Every backend implements one small interface, the StorageBackend port (about 14 methods: read, write, list, stat, and friends). The core Storix engine owns all the unix behavior (cwd, path resolution, mv as copy-plus-delete, and so on) and calls only that port. Backends do no path logic and raise only storix.errors.

That boundary is why swapping backends changes nothing above it, and why a new provider is just a new class that implements the port. You can register your own:

from storix import register_backend

register_backend("myprovider", MyBackend)
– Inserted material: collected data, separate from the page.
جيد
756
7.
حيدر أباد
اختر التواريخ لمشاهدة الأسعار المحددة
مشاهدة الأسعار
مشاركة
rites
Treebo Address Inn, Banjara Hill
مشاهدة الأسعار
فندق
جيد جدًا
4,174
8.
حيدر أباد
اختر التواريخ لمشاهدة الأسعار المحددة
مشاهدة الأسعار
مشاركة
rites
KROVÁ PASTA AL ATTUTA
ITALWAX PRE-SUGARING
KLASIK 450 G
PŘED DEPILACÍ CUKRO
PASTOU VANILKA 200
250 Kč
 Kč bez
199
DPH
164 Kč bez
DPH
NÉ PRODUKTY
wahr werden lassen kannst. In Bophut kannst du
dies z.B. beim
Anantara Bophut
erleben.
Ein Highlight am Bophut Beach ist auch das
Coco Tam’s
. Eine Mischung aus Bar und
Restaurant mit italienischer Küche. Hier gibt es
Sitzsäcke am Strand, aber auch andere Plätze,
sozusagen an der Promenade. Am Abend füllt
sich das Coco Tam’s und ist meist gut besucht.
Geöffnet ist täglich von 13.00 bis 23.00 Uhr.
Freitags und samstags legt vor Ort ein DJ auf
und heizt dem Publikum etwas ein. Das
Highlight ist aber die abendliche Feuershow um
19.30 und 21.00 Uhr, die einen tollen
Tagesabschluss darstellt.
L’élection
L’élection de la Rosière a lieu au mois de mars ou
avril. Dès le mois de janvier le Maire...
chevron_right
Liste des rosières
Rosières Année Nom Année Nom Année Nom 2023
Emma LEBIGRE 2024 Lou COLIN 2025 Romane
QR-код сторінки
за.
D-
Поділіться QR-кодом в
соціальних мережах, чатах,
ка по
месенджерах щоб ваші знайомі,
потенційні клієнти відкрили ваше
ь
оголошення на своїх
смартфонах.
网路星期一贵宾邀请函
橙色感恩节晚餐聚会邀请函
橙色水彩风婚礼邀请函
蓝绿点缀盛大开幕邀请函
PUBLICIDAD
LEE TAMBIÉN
Configuration and the factory

get_storage builds a session from the environment, so application code does not hard-code a provider:

from storix import get_storage

fs = get_storage()              # provider from STORIX_PROVIDER (default: local)
fs = get_storage("local", base="~/data")   # explicit, with typed overrides
fs = get_storage("azure")       # reads STORIX_AZURE_* from the environment

Configuration is namespaced under STORIX_:

STORIX_PROVIDER=azure
STORIX_AZURE_CONTAINER=raw
STORIX_AZURE_ACCOUNT_NAME=myaccount
STORIX_AZURE_CREDENTIAL=...
# for local:
STORIX_LOCAL_BASE=~/data

Overrides passed to get_storage win over the environment, and every backend config field mirrors its constructor keyword, so the env key always matches the argument name.

Capabilities

Backends differ in what they can do. Azure can mint presigned URLs and store custom metadata; local disk cannot. Storix makes those differences explicit rather than silent: a backend advertises capabilities, and asking for one it lacks raises UnsupportedOperationError naming the missing capability instead of quietly dropping your argument.

fs.url("/f.png", expires_in=600)   # presigned SAS on azure; raises on plain local
fs.data_url("/f.png")              # a base64 data: URL, works on any backend

Layers can backfill some of these capabilities so one code path works across providers.